I agree with them, but even more basic is the fact that Idaho lawmakers are clearly there to get a job done and go home. I never had that sense in Washington. In fact, the congressional schedule itself is a major impediment to institutional effectiveness.

This year, for example, the House is only scheduled to be in session for 111 days, compared to 149 for the Senate. That’s actual work days, not including weekends. However, it also includes Mondays, Fridays and other partial work days, when members are traveling to or from their districts. Although some votes and/or committee hearings may take place, usually very little is accomplished on these days.

When you exclude travel days, the House will be in session for 56 full days this year, compared to 87 for the Senate – and that assumes they don’t punt everything into next year and adjourn early.

This clearly has a negative effect on productivity: Since convening in January of 2015, the 114th Congress has taken 580 significant votes and enacted 219 laws. It is on track to be the least productive Congress in at least the past 40 years.

Even when members of Congress are at the office, they aren’t spending their time going to committee hearings or debating bills on the floor. I probably attended 50 hearings, and the only time more than half the members showed up was for the House Oversight hearing where FBI Director James Comey discussed the Hillary Clinton email scandal.

That was political theater, when everyone wanted a seat in the room. For most hearings, though, they’re sending staff or dropping in for five minutes to ask a few questions. They aren’t actively engaging with the witnesses, much less with each other.

It turns out members of Congress spend much of their day talking with constituents, special interest groups and lobbyists, going from one short meeting to another.

After seeing their schedule and how they spend their time, I have no idea how they accomplish anything. Zika funding? Keeping guns out of the hands of terrorists? Fixing the budget process? How do they actually find time to build relationships and address the problems facing the nation?

I asked one Washington lawmaker that and she told me – I’m not making this up – that the time she spends walking from her office to the House floor is a great time to talk with colleagues.

This is how Congress solves problems: while riding tiny subway cars from one side of the street to the other.

To be fair, she also told me meeting with colleagues during floor votes is also standard practice. That’s something else we don’t see in Idaho: mass conversations taking place while they’re passing legislation.

It’s a sight to behold. I seriously believe you could have an appendix removed in the time it takes the Senate to finish a single roll-call vote. It lasts about a half-hour: The clerk calls the roll, maybe a quarter of the senators answer, then the vote is held open for another 20 minutes or so while members wander in and out talking with each other. Each one eventually gives the clerk a subtle thumbs up or thumbs down, she announces the final tally, and then they start all over again on the next bill. If anyone actually starts debating legislation, the rest run for the exits.

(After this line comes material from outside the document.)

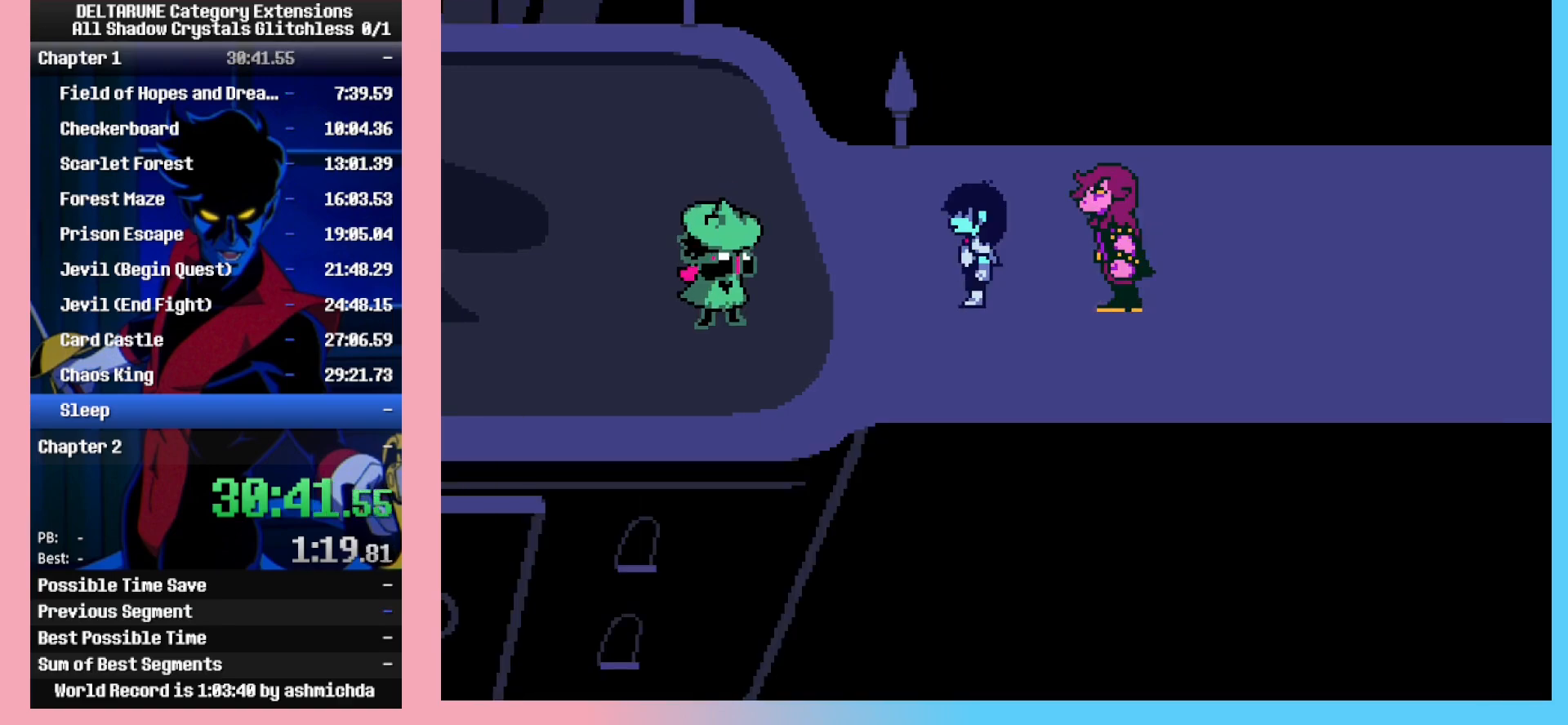
{"keys": ["ctrl_l", "shift_l", "z"], "events": [[17, "return", "up"], [17, "z", "down"], [67, "return", "down"], [67, "z", "up"], [100, "return", "up"], [100, "z", "down"], [150, "z", "up"], [200, "z", "down"], [250, "z", "up"], [300, "return", "down"], [300, "z", "down"], [350, "return", "up"], [350, "z", "up"], [383, "return", "down"], [383, "z", "down"], [433, "return", "up"]]}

I may be exaggerating a bit, but this is no exaggeration: If you find yourself losing faith in the Idaho Legislature, spend a little time in Washington. You’ll come home feeling like you’re back in the major leagues.

Brumidi corridors (courtesy of the Architect of the Capitol) – Besides Capitol protests, House sit-ins and Senate filibusters, one of the highlights of my DC trip was getting a private tour of the Brumidi Corridors with Vicki Risch and Senate Art Curator Amy Burton.

Congressional swag (Bill Spence photo) – Most congressional offices provide some kind of home-state goodies for visitors to enjoy. A random walk through the offices can produce a pretty decent haul.